┌─ Entries supplied

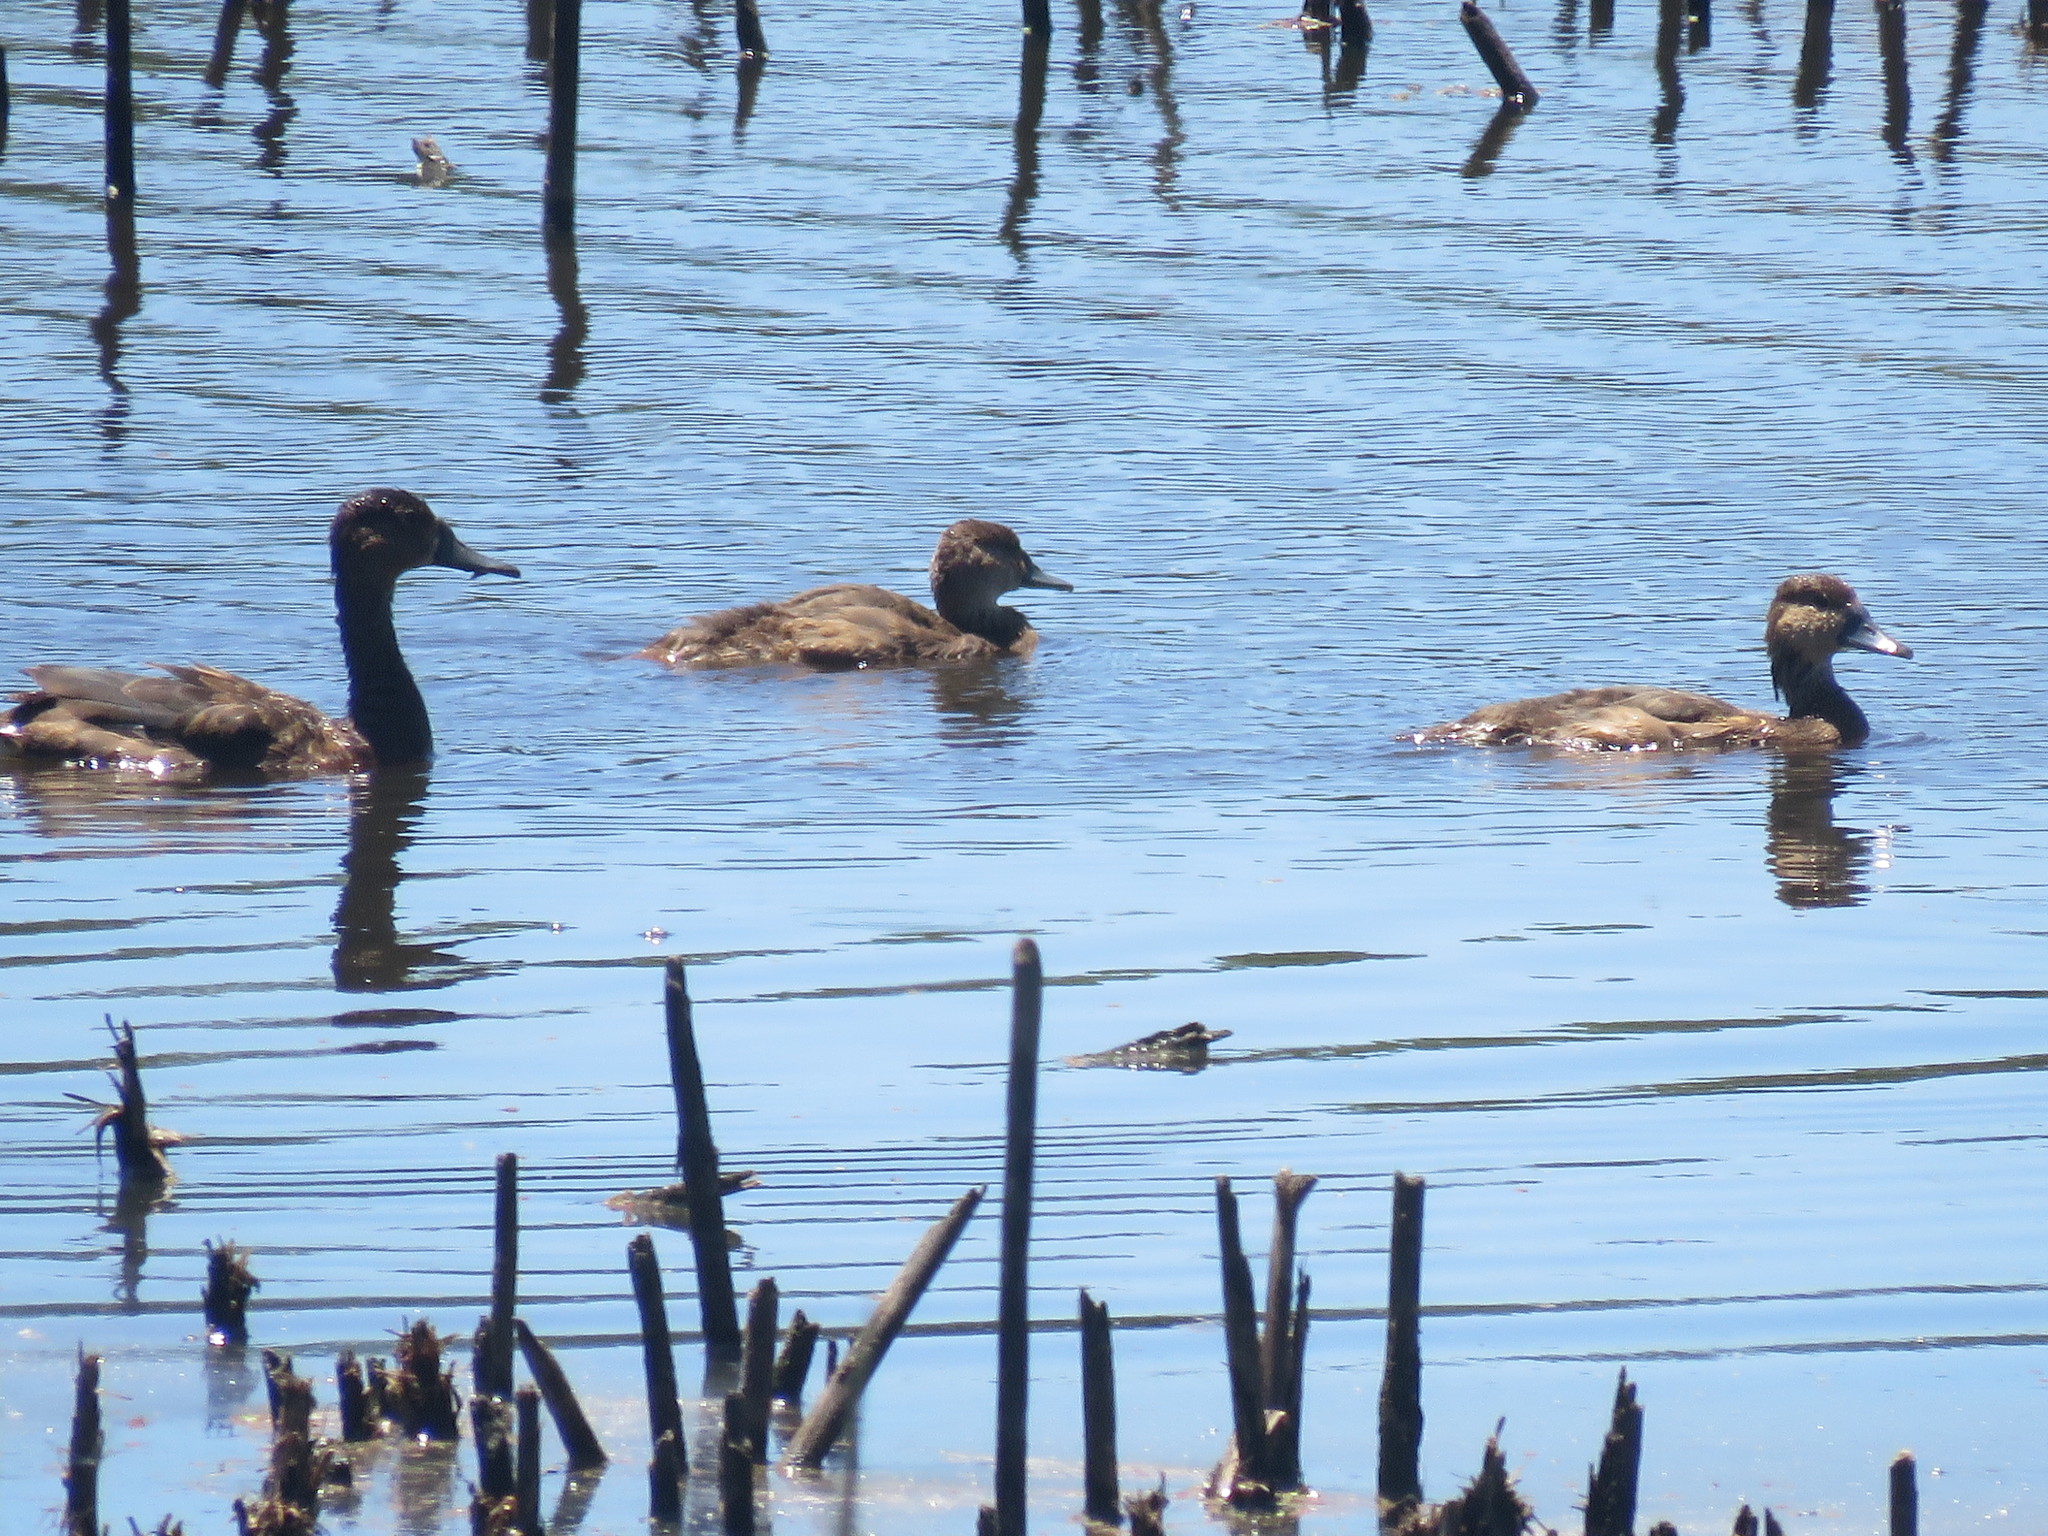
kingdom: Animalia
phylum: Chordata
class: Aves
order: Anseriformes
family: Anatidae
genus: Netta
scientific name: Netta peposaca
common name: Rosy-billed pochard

└─

▸ **Task requirements**
Extract each of the lines above verbatim, omitting the picture.

▸ **Exercise output**
kingdom: Animalia
phylum: Chordata
class: Aves
order: Anseriformes
family: Anatidae
genus: Netta
scientific name: Netta peposaca
common name: Rosy-billed pochard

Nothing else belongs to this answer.